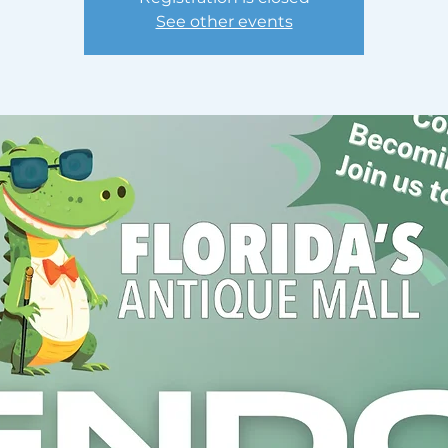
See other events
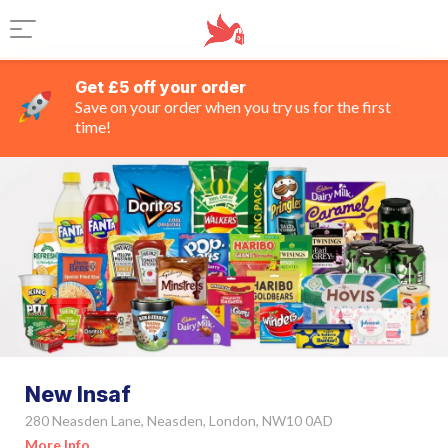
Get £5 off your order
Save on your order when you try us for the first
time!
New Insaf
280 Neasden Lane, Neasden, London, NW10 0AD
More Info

::::::::

What is needed is an exact retyping of every line from the one containing "280 Neasden Lane, Neasden, London, NW10 0AD" through the final line of the entries, and only those lines.

280 Neasden Lane, Neasden, London, NW10 0AD
More Info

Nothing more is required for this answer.